A 34 ans, Carter est déjà depuis longtemps un "monstre sacré ". Il maîtrise à la perfection toute la gamme des saxophones et autres clarinettes. Il a une connaissance encyclopédique de tout le répertoire du jazz, du swing au free en passant par le bop et le funky. De ses deux précédents albums, simultanés (" Chasin'the Gipsy " et " Layin'In the Cut ", 2000) l'un était un hommage aussi ardent qu'inattendu à Django Reinhardt, l'autre une bizarre expérience d'électro-jazz.
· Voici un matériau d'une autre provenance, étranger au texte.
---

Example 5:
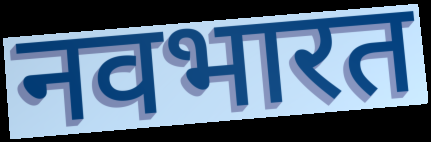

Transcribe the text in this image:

नवभारत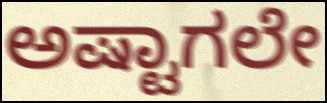
ಅಷ್ಟಾಗಲೇ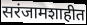
सरंजामशाहीत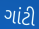
ગાંટીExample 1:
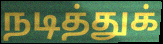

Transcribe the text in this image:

நடித்துக்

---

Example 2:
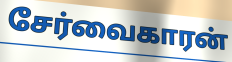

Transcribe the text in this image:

சேர்வைகாரன்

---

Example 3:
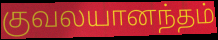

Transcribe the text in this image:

குவலயானந்தம்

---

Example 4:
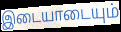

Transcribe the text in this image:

இடையாடையும்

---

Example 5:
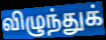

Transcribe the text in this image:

விழுந்துக்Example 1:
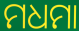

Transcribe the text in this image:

ମଧମା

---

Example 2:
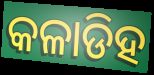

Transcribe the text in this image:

କଳାଡିହ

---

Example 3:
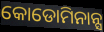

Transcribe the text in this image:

କୋଡୋମିନାନ୍ସ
" Gardenias for Lady Day " nous ramène à la tradition lyrique des grands ténors classiques du jazz - Coleman Hawkins, et surtout Ben Webster, que James Carter a d'ailleurs incarné dans le film de Robert Altman " Kansas City ".
Au cœur de l'album, une version pathétique et très " free " de " Strange Fruit ", la sublime chanson-poème de Billie dénonçant les lynchages, encore fréquents dans le Sud des USA à l'époque où elle l'enregistra. Suit une interprétation grandiose, au sax baryton, d'" A Flower Is a Lovesome Thing " d'Ellington, qui comme trois autres des huit thèmes du disque n'a pas été chanté par Billie, mais a marqué son époque.
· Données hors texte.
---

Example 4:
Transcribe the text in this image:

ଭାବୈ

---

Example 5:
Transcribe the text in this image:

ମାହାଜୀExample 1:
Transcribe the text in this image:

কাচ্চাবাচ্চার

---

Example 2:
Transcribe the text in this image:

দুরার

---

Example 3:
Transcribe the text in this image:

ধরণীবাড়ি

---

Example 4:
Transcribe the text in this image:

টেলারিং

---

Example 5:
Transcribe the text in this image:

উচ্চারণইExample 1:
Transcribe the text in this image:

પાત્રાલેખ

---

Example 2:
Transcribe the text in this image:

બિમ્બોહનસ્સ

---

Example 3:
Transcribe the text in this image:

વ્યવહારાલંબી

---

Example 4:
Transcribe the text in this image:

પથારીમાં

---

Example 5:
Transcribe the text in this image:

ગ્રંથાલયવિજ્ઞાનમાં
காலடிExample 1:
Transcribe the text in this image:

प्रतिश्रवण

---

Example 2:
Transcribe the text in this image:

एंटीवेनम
Le trio de base mené par l'excitant pianiste John Hicks est soutenu par une section de cordes remarquablement arrangée. On peut se demander en revanche si la présence d'une chanteuse (Miche Braden, une amie de Carter, talentueuse mais trop démonstrative) était indispensable : ses interventions sont les seuls moments de cette émouvante évocation où s'estompe un peu " l'âme de Billie Holiday " - pour reprendre le titre du très beau livre de Marc-Édouard Nabe.